I needed the SentenceSplitter from llamaindex but had to import the entire llamaindex package which is 1GB.
I pulled it out and had GPT make a standalone version. It's not exactly the same but close.
git clone git@github.com:bbreukelen/textSplitter.git
cd textSplitter
node test.js
- update version in package.json
- npm publish
import TextSplitter from '@bbreukelen/textSplitter';
const text = `Lorem ipsum dolor sit amet, consectetur adipiscing elit. Mauris scelerisque suscipit libero, et auctor nulla tincidunt id. Phasellus feugiat sit amet tortor ut aliquet. Aenean non vehicula ligula.
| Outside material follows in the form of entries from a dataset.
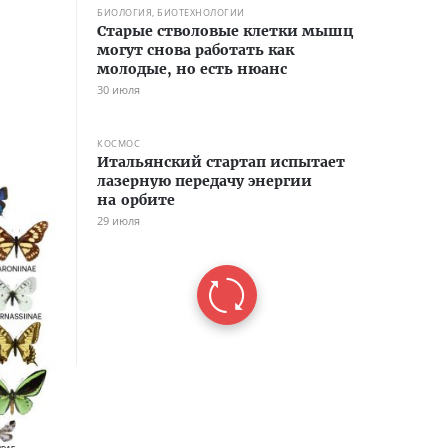
БИОЛОГИЯ, БИОТЕХНОЛОГИИ
Старые стволовые клетки мышц
могут снова работать как
молодые, но есть нюанс
30 июля
КОСМОС
Итальянский стартап испытает
лазерную передачу энергии
на орбите
29 июля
Fusce felis ante, pharetra ac ultricies sed, dignissim ut elit. Quisque eros dui, auctor at laoreet ornare, euismod nec ex. Etiam consequat lorem ut cursus imperdiet. Quisque orci est, efficitur eu magna in, blandit tincidunt magna. Phasellus pharetra dolor metus, id vestibulum elit ullamcorper ac. Pellentesque in malesuada nibh. Etiam facilisis leo sed mi placerat venenatis.
Lorem ipsum dolor sit amet, consectetur adipiscing elit. Mauris scelerisque suscipit libero, et auctor nulla tincidunt id. Phasellus feugiat sit amet tortor ut aliquet. Aenean non vehicula ligula. Fusce felis ante, pharetra ac ultricies sed, dignissim ut elit. Quisque eros dui, auctor at laoreet ornare, euismod nec ex. Etiam consequat lorem ut cursus imperdiet. Quisque orci est, efficitur eu magna in, blandit tincidunt magna. Phasellus pharetra dolor metus, id vestibulum elit ullamcorper ac. Pellentesque in malesuada nibh. Etiam facilisis leo sed mi placerat venenatis.
Lorem ipsum dolor sit amet, consectetur adipiscing elit. Mauris scelerisque suscipit libero, et auctor nulla tincidunt id. Phasellus feugiat sit amet tortor ut aliquet. Aenean non vehicula ligula. Fusce felis ante, pharetra ac ultricies sed, dignissim ut elit. Quisque eros dui, auctor at laoreet ornare, euismod nec ex. Etiam consequat lorem ut cursus imperdiet. Quisque orci est, efficitur eu magna in, blandit tincidunt magna. Phasellus pharetra dolor metus, id vestibulum elit ullamcorper ac. Pellentesque in malesuada nibh. Etiam facilisis leo sed mi placerat venenatis.`;
const splitter = new TextSplitter({chunkSize: 256, chunkOverlap: 50});
const chunks = splitter.splitText(text);
console.log(chunks.map(c=>`${c.length}: ${c}`).join('\n\n'));
splitter.free(); // Call to release it when no longer using the splitter
Creates a new TextSplitter instance.
params.chunkSize (number): The maximum number of tokens per chunk (default: 1024).
params.chunkOverlap (number): The number of tokens to overlap between chunks (default: 200).
Splits the input text into chunks based on the specified chunkSize and chunkOverlap.
Adjusts the chunk size based on the length of the metadata before splitting.
Frees up the tokenizer resources. Call this method when you're done with the TextSplitter instance.